In [1]:
from typing import *
import random

import torch
import torch.nn.functional as F
from pytorch_lightning import seed_everything


DEVICE: str = "cpu"
NUM_ANCHORS = 300

In [2]:
def relative_projection(x: torch.Tensor, anchors: torch.Tensor) -> torch.Tensor:
    """Compute the relative representation of x with the cosine similarity

    Args:
        x: the samples absolute latents [batch, hidden_dim]
        anchors: the anchors absolute latents [anchors, hidden_dim]

    Returns:
        the relative representation of x. The relative representation is *not* normalized,
        when training on relative representation it is useful to normalize it
    """
    x = F.normalize(x, p=2, dim=-1)
    anchors = F.normalize(anchors, p=2, dim=-1)
    return torch.einsum("bm, am -> ba", x, anchors)


class LatentSpace:
    def __init__(
        self,
        encoding_type: str,
        encoder_name: str,
        vectors: torch.Tensor,
        ids: Sequence[int],
    ):
        """Utility class to represent a generic latent space

        Args:
            encoding_type: the type of latent space, i.e. "absolute" or "relative" usually
            encoder_name: the name of the encoder used to obtain the vectors
            vectors: the latents that compose the latent space
            ids: the ids associated ot the vectors
        """
        assert vectors.shape[0] == len(ids)

        self.encoding_type: str = encoding_type
        self.vectors: torch.Tensor = vectors
        self.ids: Sequence[int] = ids
        self.encoder_name: str = encoder_name

    def get_anchors(self, anchor_choice: str, num_anchors: int, seed: int) -> Sequence[int]:
        """Adopt some strategy to select the anchors.

        Args:
            anchor_choice: the selection strategy for the anchors
            seed: the random seed to use

        Returns:
            the ids of the chosen anchors
        """
        # Select anchors
        seed_everything(seed)

        if anchor_choice == "uniform":
            limit: int = len(self.ids) if anchor_choice == "uniform" else int(anchor_choice[4:])
            anchor_set: Sequence[int] = random.sample(self.ids[:limit], num_anchors)
        else:
            assert NotImplementedError

        result = sorted(anchor_set)

        return result

    def to_relative(
        self, anchor_choice: str = None, seed: int = None, anchors: Optional[Sequence[int]] = None
    ) -> "RelativeSpace":
        """Compute the relative transformation on the current space returning a new one.

        Args:
            anchor_choice: the anchors selection strategy to use, if no anchors are provided
            seed: the random seed to use
            anchors: the ids of the anchors to use

        Returns:
            the RelativeSpace associated to the current LatentSpace
        """
        assert self.encoding_type != "relative"  # TODO: for now
        anchors = self.get_anchors(anchor_choice=anchor_choice, seed=seed) if anchors is None else anchors

        anchor_latents: torch.Tensor = self.vectors[anchors]
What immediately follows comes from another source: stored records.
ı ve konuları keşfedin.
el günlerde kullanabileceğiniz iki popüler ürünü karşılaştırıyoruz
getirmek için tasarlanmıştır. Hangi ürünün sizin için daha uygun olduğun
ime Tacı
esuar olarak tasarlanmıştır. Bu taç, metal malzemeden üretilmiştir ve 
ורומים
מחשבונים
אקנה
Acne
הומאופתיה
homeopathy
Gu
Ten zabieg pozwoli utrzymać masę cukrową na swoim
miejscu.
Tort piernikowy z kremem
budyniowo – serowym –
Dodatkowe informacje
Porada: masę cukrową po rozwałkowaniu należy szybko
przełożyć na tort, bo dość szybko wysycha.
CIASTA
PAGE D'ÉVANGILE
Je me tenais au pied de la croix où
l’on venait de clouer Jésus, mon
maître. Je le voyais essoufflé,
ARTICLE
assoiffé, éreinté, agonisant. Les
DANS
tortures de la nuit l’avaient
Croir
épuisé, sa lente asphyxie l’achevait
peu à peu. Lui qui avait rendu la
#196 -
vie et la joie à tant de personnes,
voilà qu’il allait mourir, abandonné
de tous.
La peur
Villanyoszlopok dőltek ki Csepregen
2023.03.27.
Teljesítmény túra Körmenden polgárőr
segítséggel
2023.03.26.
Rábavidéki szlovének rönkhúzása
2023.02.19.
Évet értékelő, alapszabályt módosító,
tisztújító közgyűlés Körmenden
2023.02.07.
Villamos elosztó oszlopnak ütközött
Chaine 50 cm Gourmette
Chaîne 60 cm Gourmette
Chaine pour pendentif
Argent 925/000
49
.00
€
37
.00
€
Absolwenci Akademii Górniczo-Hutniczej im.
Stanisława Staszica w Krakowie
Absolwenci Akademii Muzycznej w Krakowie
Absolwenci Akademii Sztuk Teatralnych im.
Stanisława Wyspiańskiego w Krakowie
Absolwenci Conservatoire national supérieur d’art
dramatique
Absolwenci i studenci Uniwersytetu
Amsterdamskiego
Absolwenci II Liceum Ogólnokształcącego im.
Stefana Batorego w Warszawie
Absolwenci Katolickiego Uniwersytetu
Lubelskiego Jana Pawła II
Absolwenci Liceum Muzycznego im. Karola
        relative_vectors = relative_projection(x=self.vectors, anchors=anchor_latents.cpu())

        return RelativeSpace(vectors=relative_vectors, encoder_name=self.encoder_name, anchors=anchors, ids=self.ids)
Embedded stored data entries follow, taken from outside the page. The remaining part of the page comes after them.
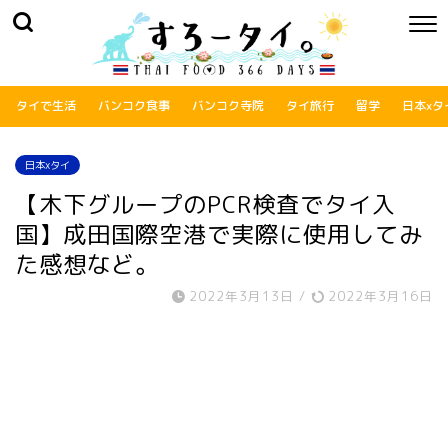
タイで生活
バンコク食事
バンコク寺院
タイ旅行
留学
日本xタ
日本xタイ
【木下グループのPCR検査でタイ入
国】成田国際空港で実際に使用してみ
た感想など。
2022年3月13日
/
2022年3月16日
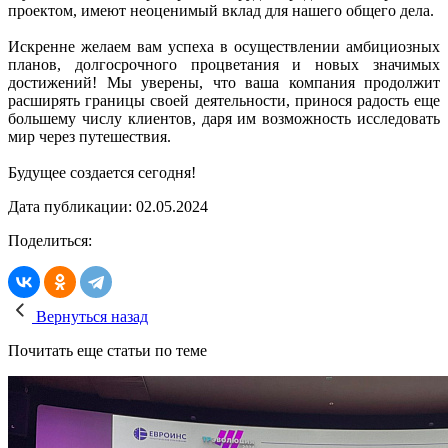
проектом, имеют неоценимый вклад для нашего общего дела.
Искренне желаем вам успеха в осуществлении амбициозных
планов, долгосрочного процветания и новых значимых
достижений! Мы уверены, что ваша компания продолжит
расширять границы своей деятельности, принося радость еще
большему числу клиентов, даря им возможность исследовать
мир через путешествия.
Будущее создается сегодня!
Дата публикации: 02.05.2024
Поделиться:
Вернуться назад
Почитать еще статьи по теме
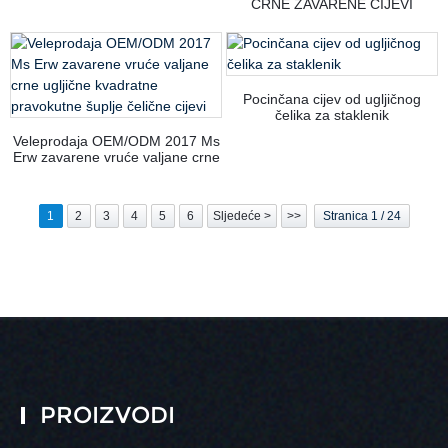
CRNE ZAVARENE CIJEVI
zavarene čelične cijevi Gi
METALNI GRAĐEVINSKI
pocinčani ERW ugljični čelik
MATERIJALI PRILAGOĐENE
ZAVARIVE ČELIČNE CIJEVI
POCINKANI ERW UGLJIČNI
ČELIK
Pocinčana cijev od ugljičnog
čelika za staklenik
Veleprodaja OEM/ODM 2017 Ms
Erw zavarene vruće valjane crne
ugljične kvadratne pravokutne
šuplje čelične cijevi
1
2
3
4
5
6
Sljedeće >
>>
Stranica 1 / 24
PROIZVODI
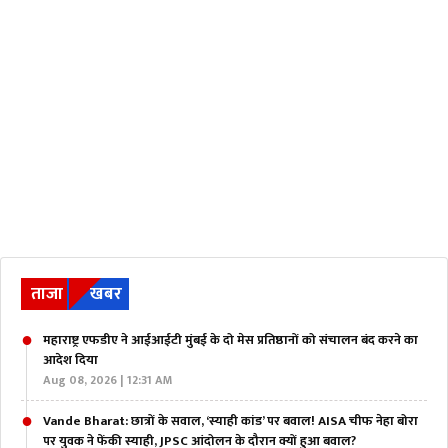
ताजा
खबर
महाराष्ट्र एफडीए ने आईआईटी मुंबई के दो मेस प्रतिष्ठानों को संचालन बंद करने का
आदेश दिया
Aug 08, 2026 | 12:31 AM
Vande Bharat: छात्रों के सवाल, ‘स्याही कांड’ पर बवाल! AISA चीफ नेहा बोरा
पर युवक ने फेंकी स्याही, JPSC आंदोलन के दौरान क्यों हुआ बवाल?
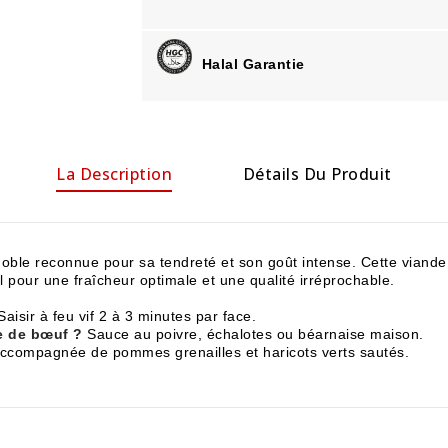
Halal Garantie
La Description
Détails Du Produit
noble reconnue pour sa tendreté et son goût intense. Cette viand
al pour une fraîcheur optimale et une qualité irréprochable.
aisir à feu vif 2 à 3 minutes par face.
e de bœuf ?
Sauce au poivre, échalotes ou béarnaise maison.
ccompagnée de pommes grenailles et haricots verts sautés.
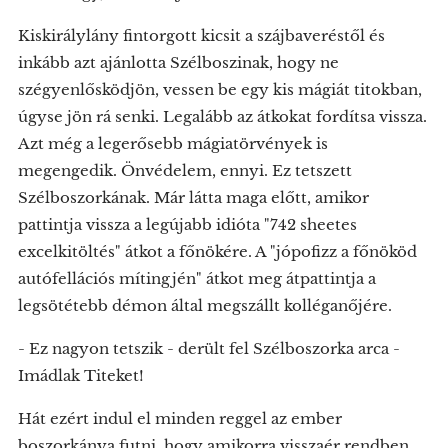
Kiskirálylány fintorgott kicsit a szájbaveréstől és
inkább azt ajánlotta Szélboszinak, hogy ne
szégyenlősködjön, vessen be egy kis mágiát titokban,
úgyse jön rá senki. Legalább az átkokat fordítsa vissza.
Azt még a legerősebb mágiatörvények is
megengedik. Önvédelem, ennyi. Ez tetszett
Szélboszorkának. Már látta maga előtt, amikor
pattintja vissza a legújabb idióta "742 sheetes
excelkitöltés" átkot a főnökére. A "jópofizz a főnököd
autófellációs mítingjén" átkot meg átpattintja a
legsötétebb démon által megszállt kolléganőjére.
- Ez nagyon tetszik - derült fel Szélboszorka arca -
Imádlak Titeket!
Hát ezért indul el minden reggel az ember
boszorkánya futni, hogy amikorra visszaér rendben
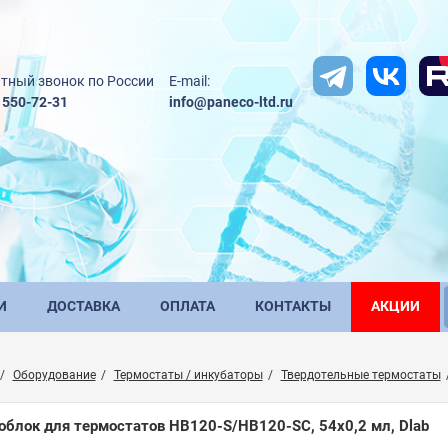
тный звонок по России
E-mail:
) 550-72-31
info@paneco-ltd.ru
И
ДОСТАВКА
ОПЛАТА
КОНТАКТЫ
АКЦИИ
Оборудование
Термостаты / инкубаторы
Твердотельные термостаты
облок для термостатов HB120-S/HB120-SC, 54х0,2 мл, Dlab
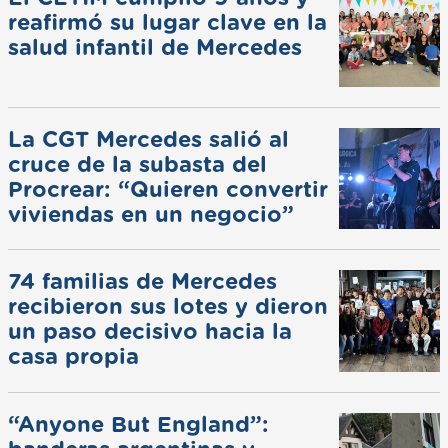
reafirmó su lugar clave en la
salud infantil de Mercedes
La CGT Mercedes salió al
cruce de la subasta del
Procrear: “Quieren convertir
viviendas en un negocio”
74 familias de Mercedes
recibieron sus lotes y dieron
un paso decisivo hacia la
casa propia
“Anyone But England”:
class RelativeSpace(LatentSpace):
    def __init__(
        self,
        vectors: torch.Tensor,
        ids: Sequence[int],
        anchors: Sequence[int],
        encoder_name: str = None,
    ):
        """Utility class to represent a relative latent space

        Args:
            vectors: the latents that compose the latent space
            ids: the ids associated ot the vectors
            encoder_name: the name of the encoder_name used to obtain the vectors
            anchors: the ids associated to the anchors to use
        """
        super().__init__(encoding_type="relative", vectors=vectors, encoder_name=encoder_name, ids=ids)
        self.anchors: Sequence[int] = anchors



In [3]:
from torch import cosine_similarity
from scipy.stats import ortho_group

NUM_SAMPLES = 1000
HIDDEN_DIM = 128

# Some fake absolute latents
absolute_latents = torch.randn((NUM_SAMPLES, HIDDEN_DIM))

# Apply a perfect isometry to the fake absolute latents
isometric_transformation = torch.tensor(ortho_group.rvs(HIDDEN_DIM), dtype=torch.float)
isometric_absolute_latents = absolute_latents @ isometric_transformation


latent_space = LatentSpace(
    encoding_type="absolute",
    encoder_name="random_vectors",
    vectors=absolute_latents,
    ids=list(range(NUM_SAMPLES)),
)
iso_latent_space = LatentSpace(
    encoding_type="absolute",
    encoder_name="iso_random_vectors",
    vectors=isometric_absolute_latents,
    ids=list(range(NUM_SAMPLES)),
)

# The shape is [num_samples, hidden_dim]
print(latent_space.vectors.shape, iso_latent_space.vectors.shape)

# Compare the absolute latents --> low similarity since there is an isometry
cosine_similarity(latent_space.vectors, iso_latent_space.vectors).mean()

torch.Size([1000, 128]) torch.Size([1000, 128])


In [4]:
# Get some anchors
anchors_ids = latent_space.get_anchors(anchor_choice="uniform", num_anchors=NUM_ANCHORS, seed=0)

# Transform both spaces w.r.t. the same anchors
rel_latent_space = latent_space.to_relative(anchors=anchors_ids)
rel_iso_latent_space = iso_latent_space.to_relative(anchors=anchors_ids)

# The shape is [num_samples, num_anchors]
print(rel_latent_space.vectors.shape, rel_iso_latent_space.vectors.shape)

# Compare the relative spaces --> perfect similarity, since we are invariant to isometries
cosine_similarity(rel_latent_space.vectors, rel_iso_latent_space.vectors).mean()

Global seed set to 0


torch.Size([1000, 300]) torch.Size([1000, 300])